> _Work task_
The records follow. Filter them to the lines that hold "Комбитек".

> _Page images and extracted text_
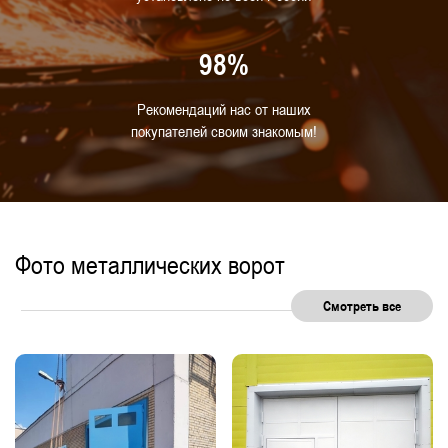
98%
Рекомендаций нас от наших
покупателей своим знакомым!
Фото металлических ворот
Смотреть все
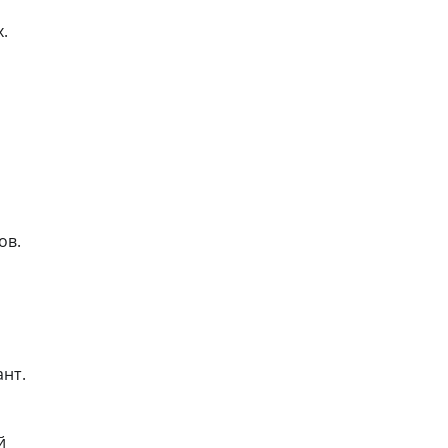
.
ов.
ант.
й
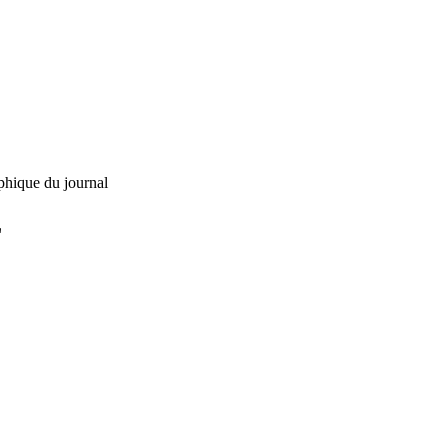
phique du journal
L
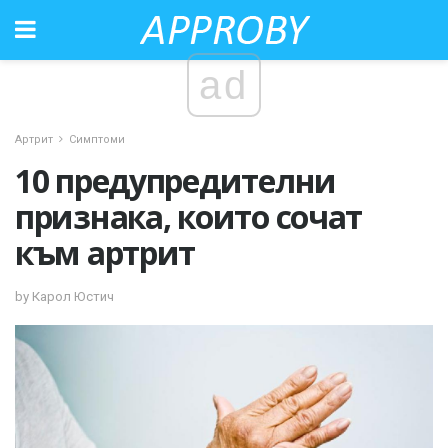
ad
Артрит
Симптоми
10 предупредителни
признака, които сочат
към артрит
by Карол Юстич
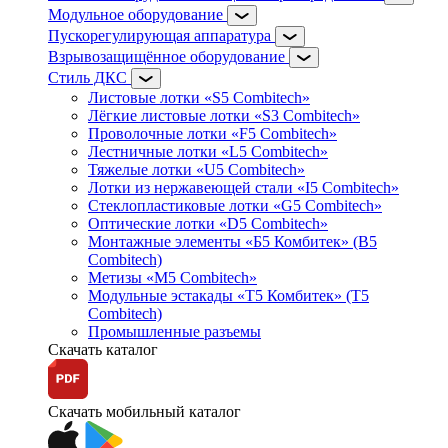
Модульное оборудование
Пускорегулирующая аппаратура
Взрывозащищённое оборудование
Стиль ДКС
Листовые лотки «S5 Combitech»
Лёгкие листовые лотки «S3 Combitech»
Проволочные лотки «F5 Combitech»
Лестничные лотки «L5 Combitech»
Тяжелые лотки «U5 Combitech»
Лотки из нержавеющей стали «I5 Combitech»
Стеклопластиковые лотки «G5 Combitech»
Оптические лотки «D5 Combitech»
Монтажные элементы «Б5 Комбитек» (B5
Combitech)
Метизы «M5 Combitech»
Модульные эстакады «Т5 Комбитек» (T5
Combitech)
Промышленные разъемы
Скачать каталог
Скачать мобильный каталог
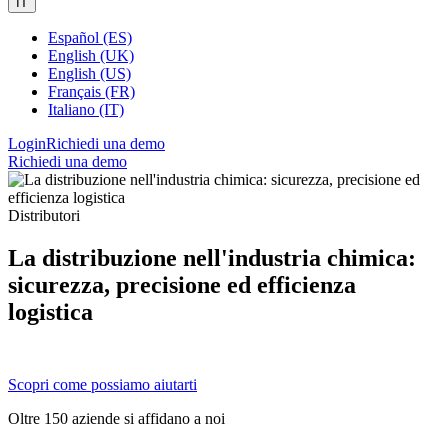
IT
Español (ES)
English (UK)
English (US)
Français (FR)
Italiano (IT)
Login
Richiedi una demo
Richiedi una demo
Distributori
La distribuzione nell'industria chimica:
sicurezza, precisione ed efficienza
logistica
Scopri come possiamo aiutarti
Oltre 150 aziende si affidano a noi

> _Exercise solution_
Монтажные элементы «Б5 Комбитек» (B5
Модульные эстакады «Т5 Комбитек» (T5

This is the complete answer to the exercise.